* **Problem A**
Copy out the entries from the line containing "Approximately how many" through the line containing "Which series has", including both of those lines, exactly as they appear.

* **Selected text**
In a math class, you may have learned about parallel lines. Parallel lines are equally distant, side by side, and aligned.

In a literature or history class, you may have heard the term “parallel” when comparing similar situations or people. In that context, parallel means similar or analogous, as in “her leadership style parallels the Prime Minister’s.” In other words, their leadership styles are aligned.

When we talk about parallelism in writing and grammar, we also mean alignment—this time in the syntax of a sentence.

Parallel structure means that phrases that have similar weight should also have the same grammatical structure. In other words, if the phrases are being used similarly in your sentence, then they should have the same grammatical form.

Sentences that lack parallel structure have what English teachers call "faulty parallelism," and can be confusing and awkward.

Here’s an example: “She likes hiking, dancing, and to swim.” How would you correct the parallelism in this sentence to help it flow better?

There are two ways to pull the phrases into alignment; you can either write, “She likes hiking, dancing, and swimming” or “She likes to hike, dance, and swim.” Both are parallel.

Using parallel sentence structure can give your writing balance and rhythm to help deliver your meaning clearly. Faulty parallelism, on the other hand, can be hard for readers to understand.

Parallelism comes up a lot in technical and business writing, because faulty parallelism is especially noticeable in bulleted lists. Ideally, all items on a list should start with the same kind of word to be parallel—whether it’s on a slide presentation, in a report, or on a resume. Parallel structure helps the reader to see connections more clearly, and in a resume, it helps a hiring manager to take in your accomplishments at a glance. Here’s an example of faulty parallelism that you might see on a resumé:

    • Balanced nightly till
    • Managing inventory
    • Customer satisfaction

You can see how this is awkward and a little confusing! How would you revise it? In this case, if the job was in the past, then all of the items should start with a past tense verb.

    • Balanced nightly till
    • Managed inventory
    • Ensured customer satisfaction

So far, we have focused on lists as a place to check for parallel structure. But any phrase that presents two or more items as equally important should also be parallel. This includes either/or and neither/nor phrases, among others.

For example, you know that “people either love it or they’re hating it” sounds awkward; “people either love it or hate it” is much smoother. Bringing the two halves of the sentence into alignment improves the flow of the sentence and makes it easier to understand. Parallel structure allows your readers to focus on what your words mean rather than how they’re structured.

* **Provided entries**

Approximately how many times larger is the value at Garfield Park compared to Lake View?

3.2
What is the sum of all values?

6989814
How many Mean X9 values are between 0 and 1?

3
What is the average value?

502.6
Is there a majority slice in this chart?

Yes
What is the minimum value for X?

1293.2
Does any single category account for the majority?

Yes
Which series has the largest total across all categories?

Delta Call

...

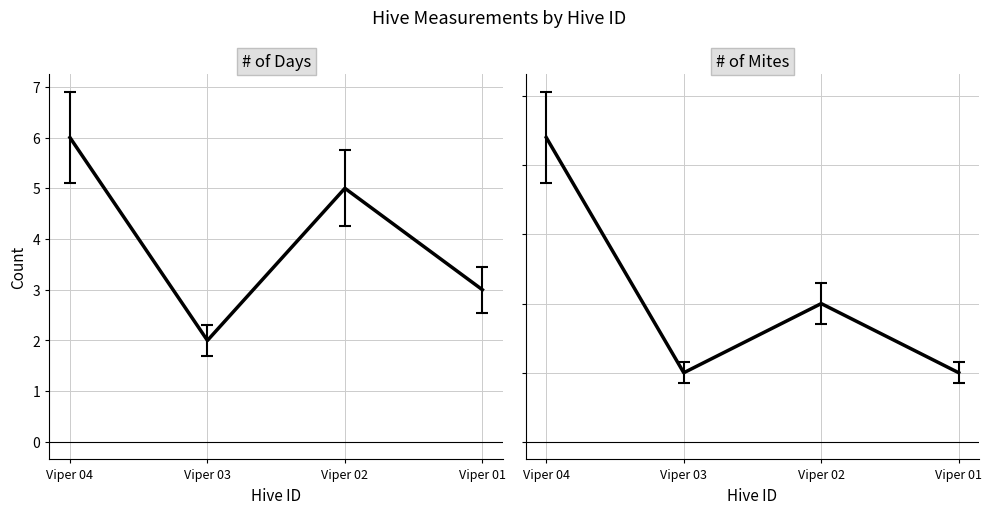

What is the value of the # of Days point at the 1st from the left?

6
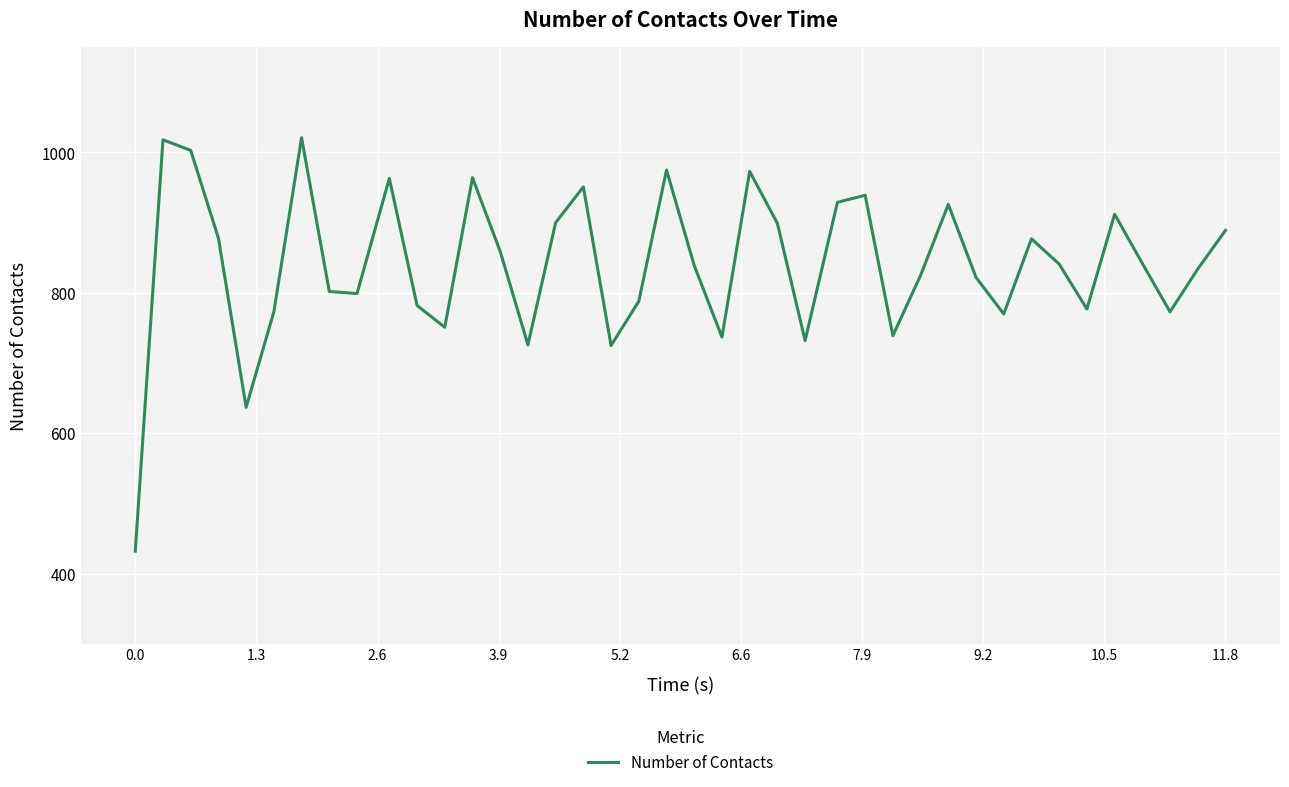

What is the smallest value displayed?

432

* **Problem B**
In the text on parallel structure, where is faulty parallelism said to be especially noticeable?

* **Task result A**
Approximately how many times larger is the value at Garfield Park compared to Lake View?

3.2
What is the sum of all values?

6989814
How many Mean X9 values are between 0 and 1?

3
What is the average value?

502.6
Is there a majority slice in this chart?

Yes
What is the minimum value for X?

1293.2
Does any single category account for the majority?

Yes
Which series has the largest total across all categories?

* **Task result B**
In bulleted lists.